Sylvie's father Hari is at the centre of the commune – he is their charismatic leader who we see dispensing wisdom, embarking on new projects to make them rich, and dressing up to entertain them, however the whim takes him. He has cast off his old life (including job, mortgage and family), and enjoys his new hedonistic, carefree way of living. Despite having thrown off all his responsibilities, to Sylvie he is still Dad, and she is desperate to please him and get his attention, even though he lets her down repeatedly, forgetting promises and taking little interest in her. The only time he seems aware of her is when he asks her to be the photographer's model for Alpha Child, a new book he's writing. Tellingly, he claims that the book will help us get in touch with our more raw childlike qualitites, showing that it is only conditioning that separates us from the children that surround us. This adults/children motif is cleverly handled throughout the book and Dunn expertly demonstrates how, inside the commune, the adults behave as children and vice versa. Indeed, towards the end of the novel, where something terrible happens to Sylvie, it's the other children who comfort her. The adults are completely unaware.

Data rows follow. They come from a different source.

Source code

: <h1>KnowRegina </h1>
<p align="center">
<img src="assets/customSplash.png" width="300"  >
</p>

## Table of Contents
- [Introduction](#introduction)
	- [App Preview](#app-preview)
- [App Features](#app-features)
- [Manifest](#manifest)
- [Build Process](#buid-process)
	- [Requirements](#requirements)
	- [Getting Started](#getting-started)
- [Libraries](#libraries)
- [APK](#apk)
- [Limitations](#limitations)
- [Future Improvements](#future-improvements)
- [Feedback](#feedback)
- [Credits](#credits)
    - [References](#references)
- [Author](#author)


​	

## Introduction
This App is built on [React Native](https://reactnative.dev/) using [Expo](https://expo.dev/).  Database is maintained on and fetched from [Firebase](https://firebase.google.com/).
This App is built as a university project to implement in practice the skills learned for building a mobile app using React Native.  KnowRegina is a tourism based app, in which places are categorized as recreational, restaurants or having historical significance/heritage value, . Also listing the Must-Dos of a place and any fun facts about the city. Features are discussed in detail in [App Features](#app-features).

The novel switches between past and present and we see, during the present-day chapters, that Sylvie still hasn't got over the events of this particular summer, and that her whole life has been affected ever since. We discover that she has chosen a career as a photographer, as if this is her way of taking control – Now it's me who's behind the camera, no-one has to see me. I'm the one taking the picture now.

Gradually, skilfully, the author brings the novel towards a climax and the full story is revealed. Dunn crafts this whole crescendo brilliantly – adding in clues, hints and red herrings, and creating a fearful, uneasy atmosphere by adding in rumours of 'the Florence Monster' – a serial killer preying on adolescent couples – and focussing on Sylvie's confusion about her awakening sexuality.

With such an intense build-up to the reveal, I was worried that it might be an anti-climax when it finally came – but it wasn't. Dunn has an impressively light touch and handles this scene and those immediately afterwards in a cool, non-judgemental way. Her writing throughout is clear and evocative, the dialogue is sharp and punchy, and the pace never lets up for a minute.

This book really got under my skin – I found it a compelling read, which has stayed with me ever since. The father/daughter relationship is particularly heartbreaking, all the more so for Dunn's dispassionate tone which deliberately leaves so much unsaid.

I would say Shadowing the Sun is a perfect choice for a book group as there's so much to discuss, and I also think it would make an excellent film.

I'd like to thank the publishers for sending a copy to The Bookbag.

Further reading suggestion: Love Falls by Esther Freud or The Phoenix of Florence by Philip Kazan.